October 2008—Older American workers who lose their jobs in the troubled U.S. economy face greater hurdles in finding new jobs than younger workers. They will receive little or no advance notice of their layoff, little or no severance, limited assistance in terms of unemployment insurance, and few resources to assist in their reemployment. However, this demographic is underrepresented in many federally supported employment and training programs. A handful are lucky enough to work for employers who provide adequate advance notice and severance benefits, but with unemployment rising and projections for job growth grim, many older Americans will face the difficult task of finding new employment largely on their own.

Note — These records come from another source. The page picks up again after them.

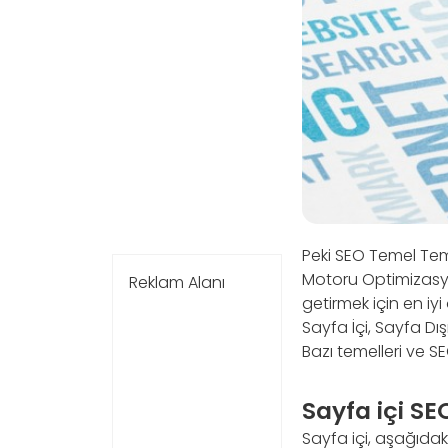
Peki SEO Temel Teme
Motoru Optimizasyon
Reklam Alanı
getirmek için en iy
Sayfa İçi, Sayfa Dış
Bazı temelleri ve S
Sayfa içi SE
Sayfa içi, aşağıdaki 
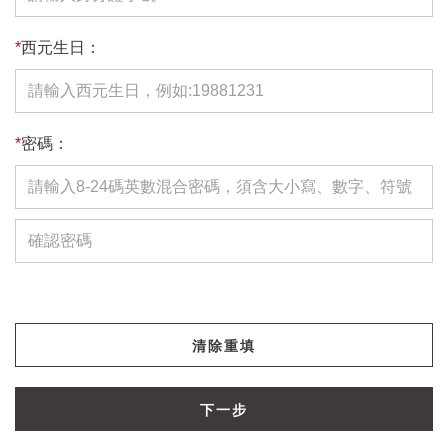
*
西元生日：
*
密碼：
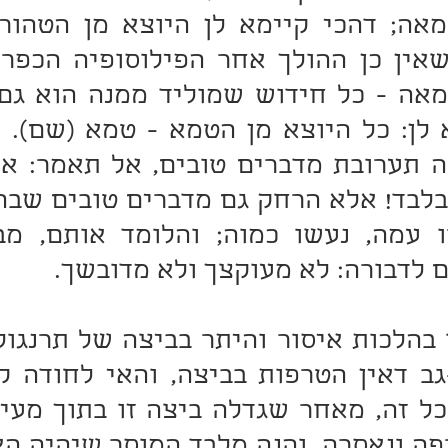
ם לדבורה: לא מעוקצך ולא מדובשך.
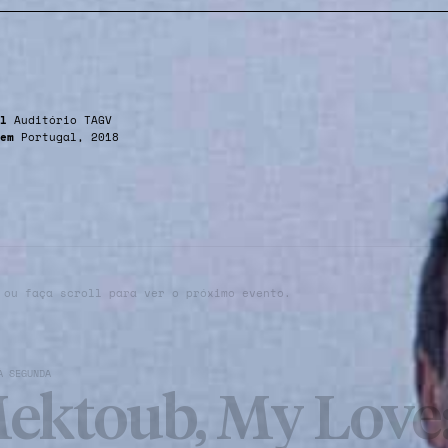
l
Auditório TAGV
em
Portugal, 2018
 ou faça scroll para ver o próximo evento.
À SEGUNDA
ektoub, My Love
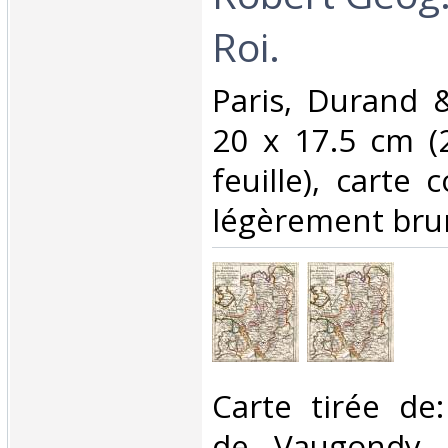
Roi.‎
‎Paris, Durand 
20 x 17.5 cm (
feuille), carte 
légèrement bruni.
‎Carte tirée de
de Vaugondy, A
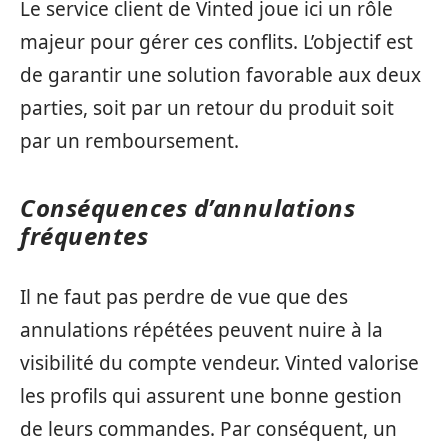
Le service client de Vinted joue ici un rôle
majeur pour gérer ces conflits. L’objectif est
de garantir une solution favorable aux deux
parties, soit par un retour du produit soit
par un remboursement.
Conséquences d’annulations
fréquentes
Il ne faut pas perdre de vue que des
annulations répétées peuvent nuire à la
visibilité du compte vendeur. Vinted valorise
les profils qui assurent une bonne gestion
de leurs commandes. Par conséquent, un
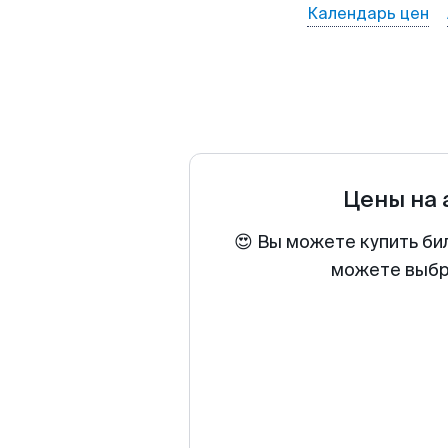
Календарь цен
Цены на
😍 Вы можете купить би
можете выбра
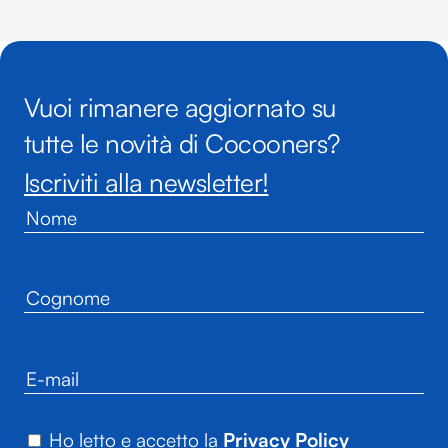
Vuoi rimanere aggiornato su
tutte le novità di Cocooners?
Iscriviti alla newsletter!
Ho letto e accetto la
Privacy Policy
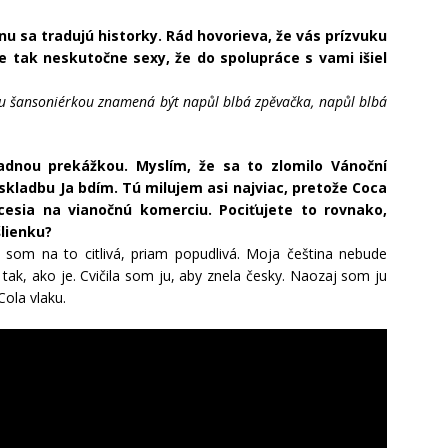
nu sa tradujú historky. Rád hovorieva, že vás prízvuku
 je tak neskutočne sexy, že do spolupráce s vami išiel
u šansoniérkou znamená být napůl blbá zpěvačka, napůl blbá
iadnou prekážkou. Myslím, že sa to zlomilo Vánoční
skladbu Ja bdím. Tú milujem asi najviac, pretože Coca
cesia na vianočnú komerciu. Pociťujete to rovnako,
lienku?
 som na to citlivá, priam popudlivá. Moja čeština nebude
 tak, ako je. Cvičila som ju, aby znela česky. Naozaj som ju
Cola vlaku.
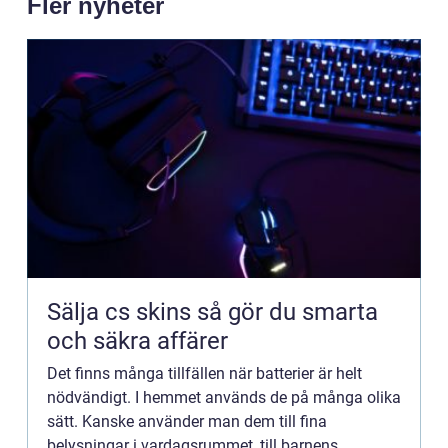
Fler nyheter
Sälja cs skins så gör du smarta
och säkra affärer
Det finns många tillfällen när batterier är helt
nödvändigt. I hemmet används de på många olika
sätt. Kanske använder man dem till fina
belysningar i vardagsrummet, till barnens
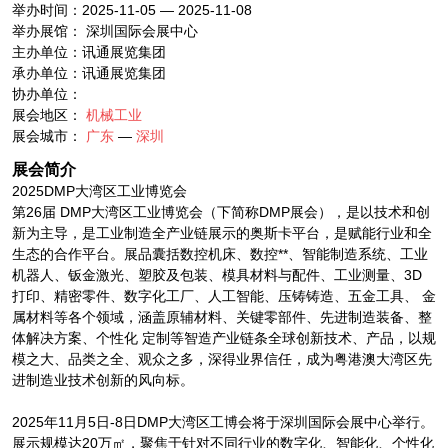
举办时间：2025-11-05 — 2025-11-08
举办展馆： 深圳国际会展中心
主办单位：讯通展览集团
承办单位：讯通展览集团
协办单位：
展会地区：
机械工业
展会城市：
广东
—
深圳
展会简介
2025DMP大湾区工业博览会
第26届 DMP大湾区工业博览会（下简称DMP展会），是以技术和创
新为主导，是工业制造全产业链展示的奥斯卡平台，是赋能行业和全
生态的合作平台。展品囊括数控机床、数控**、智能制造系统、工业
机器人、钣金激光、塑胶及包装、模具材料与配件、工业测量、3D
打印、精密零件、数字化工厂、人工智能、压铸铸造、五金工具、 金
属材料等各个领域，涵盖原辅材料、关键零部件、先进制造装备、整
体解决方案、个性化 定制等智造产业链条全球创新技术、产品，以规
模之大、品类之全、观众之多，深得业界信任，成为粤港澳大湾区先
进制造业技术创新的风向标。
2025年11月5日-8日DMP大湾区工博会将于深圳国际会展中心举行。
展示规模达20万㎡，聚焦于针对不同行业的数字化、智能化、个性化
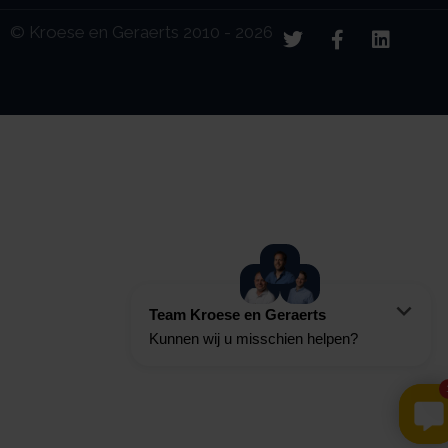
© Kroese en Geraerts 2010 - 2026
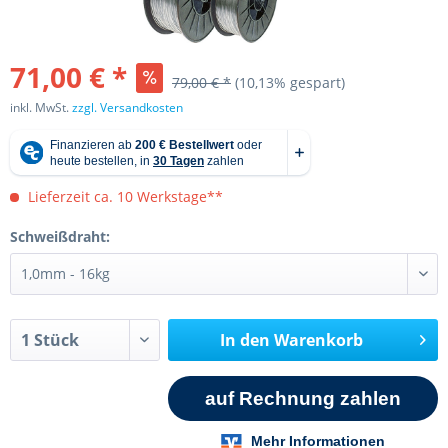
71,00 € *
79,00 € *
(10,13% gespart)
inkl. MwSt.
zzgl. Versandkosten
Lieferzeit ca. 10 Werkstage**
Schweißdraht:
In den
Warenkorb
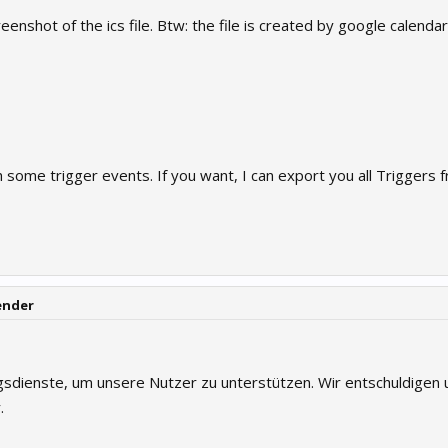
enshot of the ics file. Btw: the file is created by google calendar
ith some trigger events. If you want, I can export you all Triggers 
ender
sdienste, um unsere Nutzer zu unterstützen. Wir entschuldigen u
.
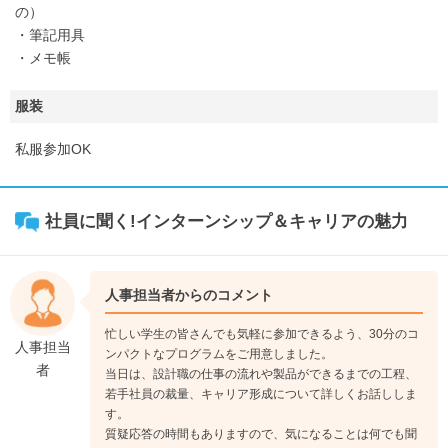
の）
・筆記用具
・メモ帳
服装
私服参加OK
社員に聞く!インターンシップ＆キャリアの魅力
人事担当者からのコメント
忙しい学生の皆さんでも気軽に参加できるよう、30分のコ
人事担当
ンパクトなプログラムをご用意しました。
者
当日は、設計職の仕事の流れや製品ができるまでの工程、
若手社員の裁量、キャリア形成について詳しくお話ししま
す。
質疑応答の時間もありますので、気になることは何でも聞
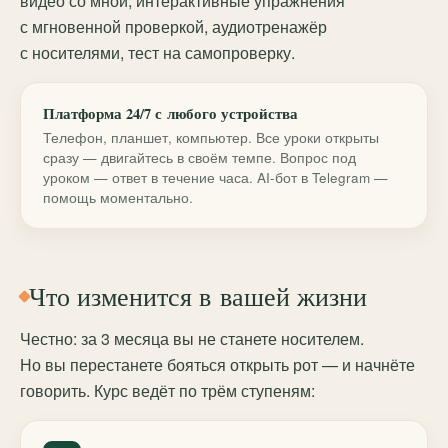
видео со мной, интерактивные упражнения
с мгновенной проверкой, аудиотренажёр
с носителями, тест на самопроверку.
Платформа 24/7 с любого устройства
Телефон, планшет, компьютер. Все уроки открыты
сразу — двигайтесь в своём темпе. Вопрос под
уроком — ответ в течение часа. AI-бот в Telegram —
помощь моментально.
Что изменится в вашей жизни
Честно: за 3 месяца вы не станете носителем.
Но вы перестанете бояться открыть рот — и начнёте
говорить. Курс ведёт по трём ступеням:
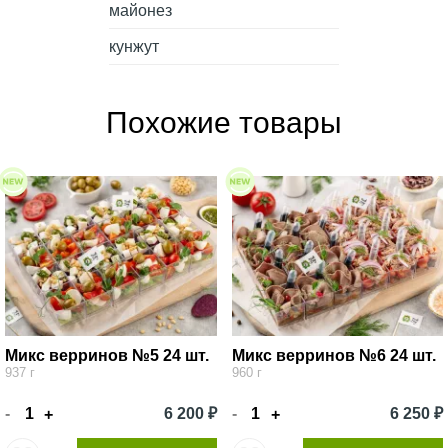
майонез
кунжут
Похожие товары
Микс верринов №5 24 шт.
Микс верринов №6 24 шт.
937 г
960 г
-
6 200 ₽
-
6 250 ₽
+
+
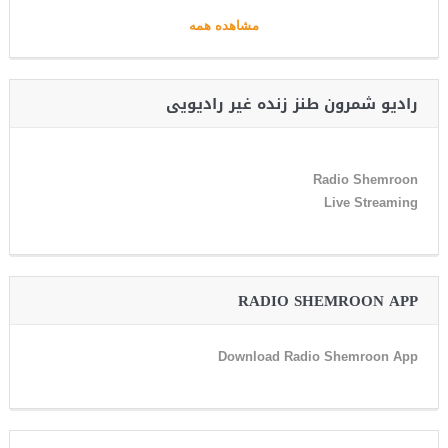
مشاهده همه
رادیو شمرون طنز زنده غیر رادیویی
Radio Shemroon
Live Streaming
RADIO SHEMROON APP
Download Radio Shemroon App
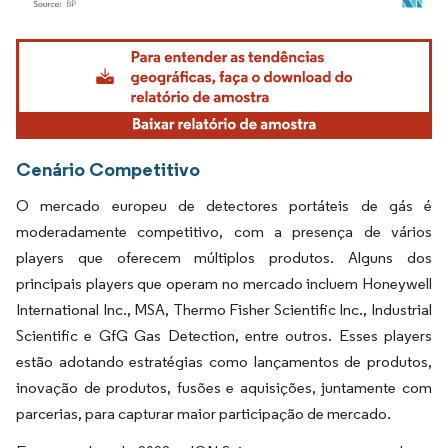
Imagem © Mordor Intelligence. O reuso requer atribuição conforme CC BY 4.0.
Cenário Competitivo
O mercado europeu de detectores portáteis de gás é
moderadamente competitivo, com a presença de vários
players que oferecem múltiplos produtos. Alguns dos
principais players que operam no mercado incluem Honeywell
International Inc., MSA, Thermo Fisher Scientific Inc., Industrial
Scientific e GfG Gas Detection, entre outros. Esses players
estão adotando estratégias como lançamentos de produtos,
inovação de produtos, fusões e aquisições, juntamente com
parcerias, para capturar maior participação de mercado.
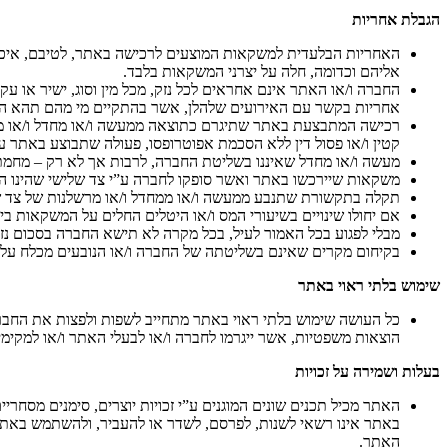
הגבלת אחריות
האחריות הבלעדית למשקאות המוצעים לרכישה באתר, לטיבם, איכותם
אליהם וכדומה, חלה על יצרני המשקאות בלבד.
החברה ו/או האתר אינם אחראים לכל נזק, מכל מין וסוג, ישיר או ע
אחריות בקשר עם האירועים שלהלן, אשר בהתקיים מי מהם תהא הח
רכישה המתבצעת באתר שתיגרם כתוצאה ממעשה ו/או מחדל ו/או מרש
קטין ו/או פסול דין ללא הסכמת אפוטרופסו, פעולה שתבוצע באתר על
מעשה ו/או מחדל שאיננו בשליטת החברה, לרבות אך לא רק – מחמת כ
משקאות שיירכשו באתר ואשר סופקו לחברה ע”י צד שלישי שהינו היצר
תקלה בתקשורת שתנבע ממעשה ו/או ממחדל ו/או מרשלנות של צד ש
אם יחולו שינויים בשיעורי המס ו/או היטלים החלים על המשקאות 
מבלי לפגוע בכל האמור לעיל, בכל מקרה לא תישא החברה בסכום נז
בקיחום מקרים שאינם בשליטתה של החברה ו/או הנובעים מכלח עליון
שימוש בלתי ראוי באתר
כל העושה שימוש בלתי ראוי באתר מתחייב לשפות ולפצות את החברה ו/א
הוצאות משפטיות, אשר ייגרמו לחברה ו/או לבעלי האתר ו/או למקימיו
בעלות ושמירה על זכויות
האתר מכיל תכנים שונים המוגנים ע”י זכויות יוצרים, סימנים מסחרי
באתר אינו רשאי לשנות, לפרסם, לשדר או להעביר, ולהשתמש באתר 
האתר.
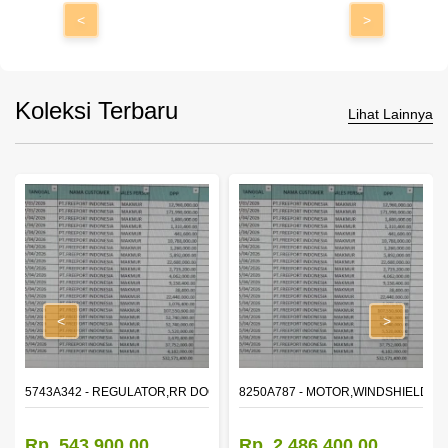
<
>
Koleksi Terbaru
Lihat Lainnya
<
>
OR WINDOW,LH
5743A342 - REGULATOR,RR DOOR WINDOW,RH
8250A787 - MOTOR,WINDSHIELD W
Rp. 543.900,00
Rp. 2.486.400,00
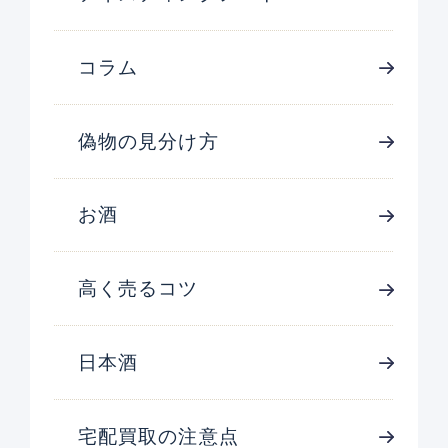
コラム
偽物の見分け方
お酒
高く売るコツ
日本酒
宅配買取の注意点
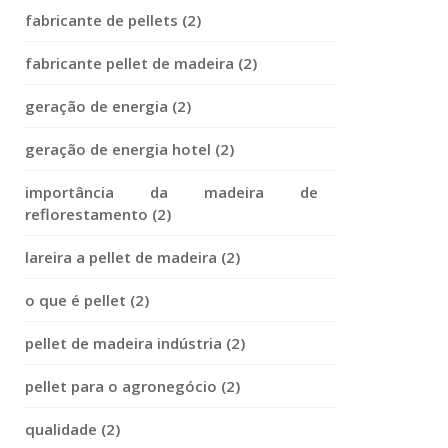
fabricante de pellets (2)
fabricante pellet de madeira (2)
geração de energia (2)
geração de energia hotel (2)
importância da madeira de
reflorestamento (2)
lareira a pellet de madeira (2)
o que é pellet (2)
pellet de madeira indústria (2)
pellet para o agronegócio (2)
qualidade (2)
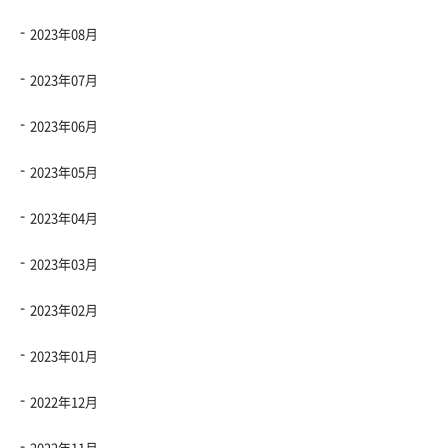
2023年08月
2023年07月
2023年06月
2023年05月
2023年04月
2023年03月
2023年02月
2023年01月
2022年12月
2022年11月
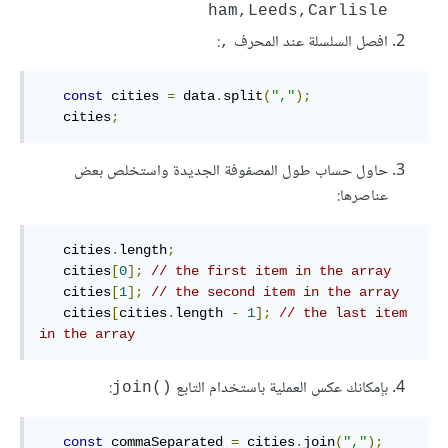
ham,Leeds,Carlisle
افصل السلسلة عند المحرف
:
,
const
 cities 
=
 data
.
split
(
","
);
   cities
;
حاول حساب طول المصفوفة الجديدة واستخلص بعض
عناصرها:
   cities
.
length
;
   cities
[
0
];
// the first item in the array
   cities
[
1
];
// the second item in the array
   cities
[
cities
.
length 
-
1
];
// the last item 
in the array
بإمكانك عكس العملية باستخدام التابع
:
()join
const
 commaSeparated 
=
 cities
.
join
(
","
);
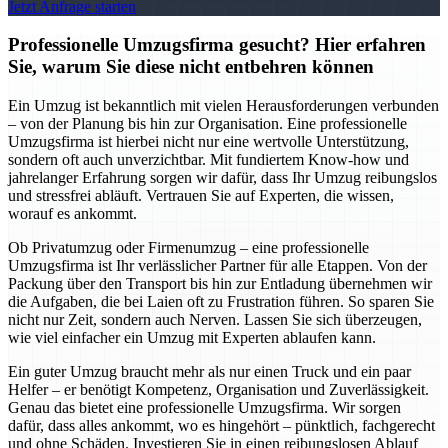
Jetzt Anfrage starten
Professionelle Umzugsfirma gesucht? Hier erfahren
Sie, warum Sie diese nicht entbehren können
Ein Umzug ist bekanntlich mit vielen Herausforderungen verbunden
– von der Planung bis hin zur Organisation. Eine professionelle
Umzugsfirma ist hierbei nicht nur eine wertvolle Unterstützung,
sondern oft auch unverzichtbar. Mit fundiertem Know-how und
jahrelanger Erfahrung sorgen wir dafür, dass Ihr Umzug reibungslos
und stressfrei abläuft. Vertrauen Sie auf Experten, die wissen,
worauf es ankommt.
Ob Privatumzug oder Firmenumzug – eine professionelle
Umzugsfirma ist Ihr verlässlicher Partner für alle Etappen. Von der
Packung über den Transport bis hin zur Entladung übernehmen wir
die Aufgaben, die bei Laien oft zu Frustration führen. So sparen Sie
nicht nur Zeit, sondern auch Nerven. Lassen Sie sich überzeugen,
wie viel einfacher ein Umzug mit Experten ablaufen kann.
Ein guter Umzug braucht mehr als nur einen Truck und ein paar
Helfer – er benötigt Kompetenz, Organisation und Zuverlässigkeit.
Genau das bietet eine professionelle Umzugsfirma. Wir sorgen
dafür, dass alles ankommt, wo es hingehört – pünktlich, fachgerecht
und ohne Schäden. Investieren Sie in einen reibungslosen Ablauf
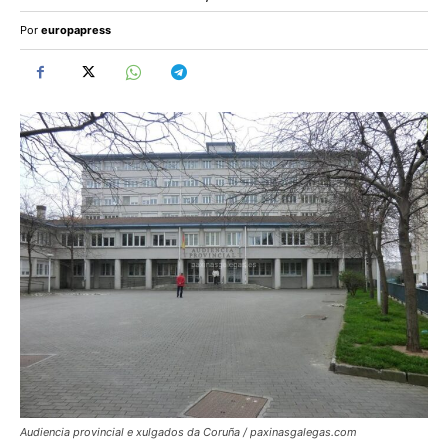
Por
europapress
Audiencia provincial e xulgados da Coruña / paxinasgalegas.com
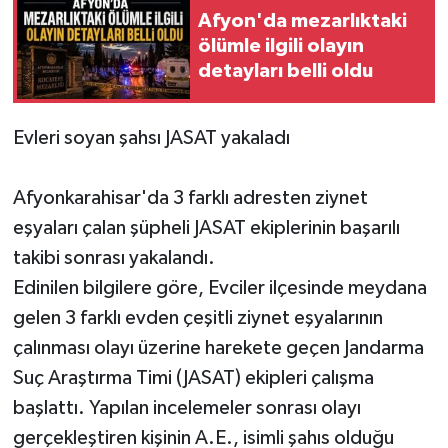
Afyon'da mezarlıktaki
ölümle ilgili olayın
detayları belli oldu
Evleri soyan şahsı JASAT yakaladı
Afyonkarahisar'da 3 farklı adresten ziynet
eşyaları çalan şüpheli JASAT ekiplerinin başarılı
takibi sonrası yakalandı.
Edinilen bilgilere göre, Evciler ilçesinde meydana
gelen 3 farklı evden çeşitli ziynet eşyalarının
çalınması olayı üzerine harekete geçen Jandarma
Suç Araştırma Timi (JASAT) ekipleri çalışma
başlattı. Yapılan incelemeler sonrası olayı
gerçekleştiren kişinin A.E., isimli şahıs olduğu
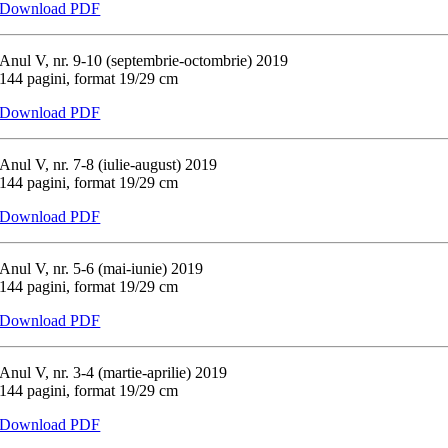
Download PDF
Anul V, nr. 9-10 (septembrie-octombrie) 2019
144 pagini, format 19/29 cm
Download PDF
Anul V, nr. 7-8 (iulie-august) 2019
144 pagini, format 19/29 cm
Download PDF
Anul V, nr. 5-6 (mai-iunie) 2019
144 pagini, format 19/29 cm
Download PDF
Anul V, nr. 3-4 (martie-aprilie) 2019
144 pagini, format 19/29 cm
Download PDF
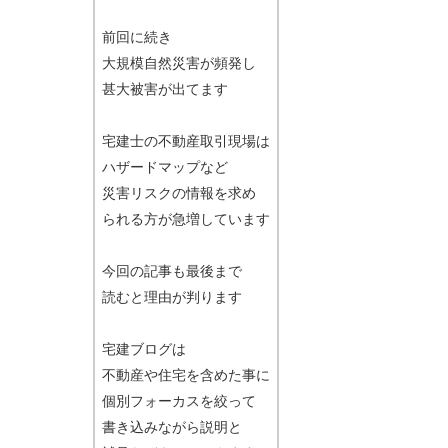
前回に続き
大規模自然災害が頻発し
甚大被害が出てます
宅建士の不動産取引現場は
ハザードマップなど
災害リスクの情報を求め
られる方が急増しています
今回の記事も最後まで
読むと理由が判ります
宅建ブログは
不動産や住宅を含めた事に
個別フォーカスを絞って
書き込みながら説明と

According to our Issue Brief 17: Older and Out of Work: Employer, Government and Nonprofit Assistance, older dislocated workers are underserved by federally-funded Workforce Investment Act programs. The main federal program devoted to low-income adults over 55, the Senior Community Service Employment Program (SCSEP), serves less than 1% of the potentially eligible population and results in limited job placements.

“More Americans than ever must work beyond the traditional retirement age of 65," observed co-author Carl Van Horn, Professor and Director of the Heldrich Center at Rutgers University. "Losing a job later in life is especially hard for people with long job tenure whose skills are considered out of date and who have limited experience searching for work in a volatile 21st Century economy.”

Highlighted in this brief are actions by some state governments, community colleges, and nonprofit organizations to develop new initiatives for older jobseekers, which may rely on a mix of federal, state, philanthropic, private and other resources. Yet there are also a growing number of private firms, as yet unregulated, who are marketing services to older jobseekers.

“In the absence of more robust federal assistance in the deteriorating economy,” notes co-author Maria Heidkamp, “employers and state and local policymakers should continue to develop innovative approaches to improve prospects for older job seekers, and researchers must evaluate these new interventions to learn which ones are most effective."